Meierhofer: Wir passen unser M-KIS natürlich ständig den Anforderungen an neue Technologien an. Dazu gehört die Ausrichtung als cloudfähige Lösungen sowie die Unterstützung von KI-Funktionalitäten. Denn intelligente Systeme zur Entscheidungsunterstützung sind besonders gefragt. Das bieten wir z.B. mit unserer Medikationslösung. Hier geben integrierte Medikationsschecks wie Prüfungen auf Wechselwirkungen und Allergien Hinweise auf eventuelle Kontraindikationen. Das Medizincontrolling unterstützen wir mit KI-basierten Kodiervorschlägen für die Erlössicherung.
Darüber hinaus entwickeln wir unsere Lösungen immer weiter und richten sie auf die verschiedenen Einsatzszenarien und verändertes Anwenderverhalten in den Krankenhäusern aus. So setzen Klinikmitarbeitende für ihre Dokumentation zunehmend auf Tablets, zum Beispiel bei der Visite, aber auch im OP oder in der Anästhesie.
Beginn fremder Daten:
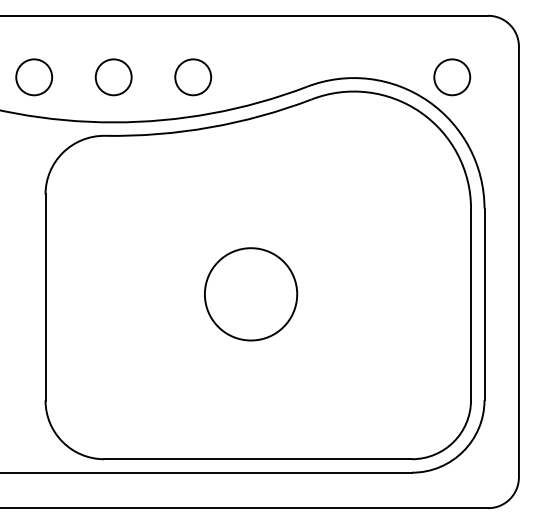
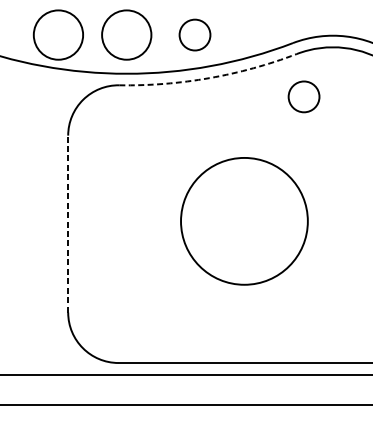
circle: (34, 77) -> (58, 35), size x1.6
circle: (113, 77) -> (126, 35), size x1.6
arc: (210, 127) -> (209, 78), solid -> dashed
circle: (320, 149) -> (304, 97), added
circle: (251, 294) -> (245, 221), size x1.6
line: (45, 296) -> (68, 223), solid -> dashed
Die M-KIS Oberfläche wir deshalb von UX-Designern entwickelt, die das adaptive Design berücksichtigen.
Ein wichtiger Schritt in Richtung Entlastung des Krankenhauspersonals gehen wir auch mit unseren Dienstleistungen. So unterstützen wir mit unserem Angebot an Managed Services die IT-Abteilungen, indem sie bestimmte Leistungen wie das Incident-, Applikations- und Updatemanagement an uns auslagern können. Und mit unseren Schulungskonzepten der Meierhofer Akademie bieten wir passgenaue Lernangebote für die unterschiedlichsten Berufsgruppen im Klinikalltag, sodass alle Anwender die Digitalisierung schnell und einfach nutzen lernen.